Diagnostics from YARN: Application application_1657020068308_0004 failed 2 times due to AM Container for appattempt_1657020068308_0004_000004 exited with exitCode: 1
For more detailed output, check application tracking page:http://node05:8088/proxy/application_1657020068308_0004/Then, click on links to logs of each attempt.
Diagnostics: Exception from container-launch.
Container id: container_1657020068308_0004_04_000001
Exit code: 1
Stack trace: ExitCodeException exitCode=1:
at org.apache.hadoop.util.Shell.runCommand(Shell.java:538)
at org.apache.hadoop.util.Shell.run(Shell.java:455)
at org.apache.hadoop.util.Shell$ShellCommandExecutor.execute(Shell.java:715)
at org.apache.hadoop.yarn.server.nodemanager.DefaultContainerExecutor.launchContainer(DefaultContainerExecutor.java:212)
at org.apache.hadoop.yarn.server.nodemanager.containermanager.launcher.ContainerLaunch.call(ContainerLaunch.java:302)
at org.apache.hadoop.yarn.server.nodemanager.containermanager.launcher.ContainerLaunch.call(ContainerLaunch.java:82)
at java.util.concurrent.FutureTask.run(FutureTask.java:266)

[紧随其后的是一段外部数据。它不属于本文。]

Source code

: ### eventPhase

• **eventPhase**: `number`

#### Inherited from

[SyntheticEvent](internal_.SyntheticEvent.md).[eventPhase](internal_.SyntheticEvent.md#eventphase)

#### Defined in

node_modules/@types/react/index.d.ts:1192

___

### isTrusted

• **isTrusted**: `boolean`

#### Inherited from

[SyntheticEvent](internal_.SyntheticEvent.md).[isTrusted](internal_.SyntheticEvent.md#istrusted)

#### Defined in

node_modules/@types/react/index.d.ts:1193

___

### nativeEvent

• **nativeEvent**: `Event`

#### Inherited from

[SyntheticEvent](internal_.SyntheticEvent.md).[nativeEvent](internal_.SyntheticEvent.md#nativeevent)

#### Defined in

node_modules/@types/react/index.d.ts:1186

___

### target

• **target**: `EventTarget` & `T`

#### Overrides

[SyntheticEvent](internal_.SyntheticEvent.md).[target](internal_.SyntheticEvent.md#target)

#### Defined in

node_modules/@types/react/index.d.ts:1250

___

at java.util.concurrent.ThreadPoolExecutor.runWorker(ThreadPoolExecutor.java:1149)
at java.util.concurrent.ThreadPoolExecutor$Worker.run(ThreadPoolExecutor.java:624)
at java.lang.Thread.run(Thread.java:748)
这是命令行的报错,大概意思就是容器container启动错误,为什么错没有描述清楚,详细的信息他说可以通过下面地址进行查看http://node05:8088/proxy/application_1657020068308_0004/Then
查看容器日志
发现并没有什么鸟用信息,和命令行一样的
但是可以看到这个容器启动时尝试了多次,可以通过每次尝试启动的日志查看为什么每次都失败
查看重试日志
在这里有一个error,我本能的去查看这个日志
SLF4J: Class path contains multiple SLF4J bindings.
SLF4J: Found binding in [jar:file:/tmp/hadoop-root/nm-local-dir/usercache/root/appcache/application_1657020068308_0004/filecache/15/log4j-slf4j-impl-2.16.0.jar!/org/slf4j/impl/StaticLoggerBinder.class]
SLF4J: Found binding in [jar:file:/opt/bigdata/hadoop/share/hadoop/common/lib/slf4j-log4j12-1.7.5.jar!/org/slf4j/impl/StaticLoggerBinder.class]
SLF4J: See http://www.slf4j.org/codes.html#multiple_bindings for an explanation.
SLF4J: Actual binding is of type [org.apache.logging.slf4j.Log4jLoggerFactory]
这里描述的是一个SLF4j的包版本冲突日志,那么就是找到两个包的具体位置,替换改名替换等一系列的操作,然后发现这个error确实没了,但是 集群还起不来!!!!!!
搞了好久才意识到漏掉一个日志没看,大意了,本能反应很有可能该我们带入误区
查看jobmanager.log全量日志
看不全,要点这里,表面看都是没啥问题的
org.apache.flink.runtime.entrypoint.ClusterEntrypointException: Failed to initialize the cluster entrypoint YarnSessionClusterEntrypoint.
at org.apache.flink.runtime.entrypoint.ClusterEntrypoint.startCluster(ClusterEntrypoint.java:200) ~[flink-dist_2.11-1.11.6.jar:1.11.6]
at org.apache.flink.runtime.entrypoint.ClusterEntrypoint.runClusterEntrypoint(ClusterEntrypoint.java:577) [flink-dist_2.11-1.11.6.jar:1.11.6]
at org.apache.flink.yarn.entrypoint.YarnSessionClusterEntrypoint.main(YarnSessionClusterEntrypoint.java:82) [flink-dist_2.11-1.11.6.jar:1.11.6]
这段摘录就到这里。